Task directions
Reproduce the text of the listing below word for word, leaving the pictures out of your answer.

Source material
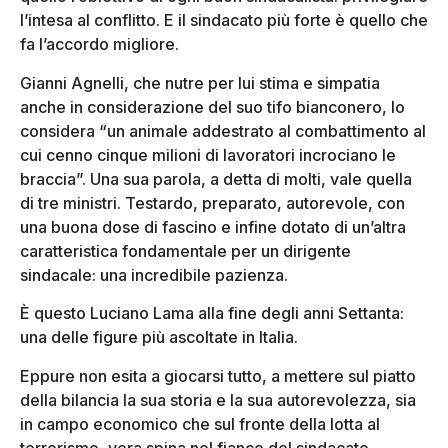
l’intesa al conflitto. E il sindacato più forte è quello che
fa l’accordo migliore.
Gianni Agnelli, che nutre per lui stima e simpatia
anche in considerazione del suo tifo bianconero, lo
considera “un animale addestrato al combattimento al
cui cenno cinque milioni di lavoratori incrociano le
braccia”. Una sua parola, a detta di molti, vale quella
di tre ministri. Testardo, preparato, autorevole, con
una buona dose di fascino e infine dotato di un’altra
caratteristica fondamentale per un dirigente
sindacale: una incredibile pazienza.
È questo Luciano Lama alla fine degli anni Settanta:
una delle figure più ascoltate in Italia.
Eppure non esita a giocarsi tutto, a mettere sul piatto
della bilancia la sua storia e la sua autorevolezza, sia
in campo economico che sul fronte della lotta al
terrorismo, vera spina nel fianco del sindacato.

Result
l’intesa al conflitto. E il sindacato più forte è quello che
fa l’accordo migliore.
Gianni Agnelli, che nutre per lui stima e simpatia
anche in considerazione del suo tifo bianconero, lo
considera “un animale addestrato al combattimento al
cui cenno cinque milioni di lavoratori incrociano le
braccia”. Una sua parola, a detta di molti, vale quella
di tre ministri. Testardo, preparato, autorevole, con
una buona dose di fascino e infine dotato di un’altra
caratteristica fondamentale per un dirigente
sindacale: una incredibile pazienza.
È questo Luciano Lama alla fine degli anni Settanta:
una delle figure più ascoltate in Italia.
Eppure non esita a giocarsi tutto, a mettere sul piatto
della bilancia la sua storia e la sua autorevolezza, sia
in campo economico che sul fronte della lotta al
terrorismo, vera spina nel fianco del sindacato.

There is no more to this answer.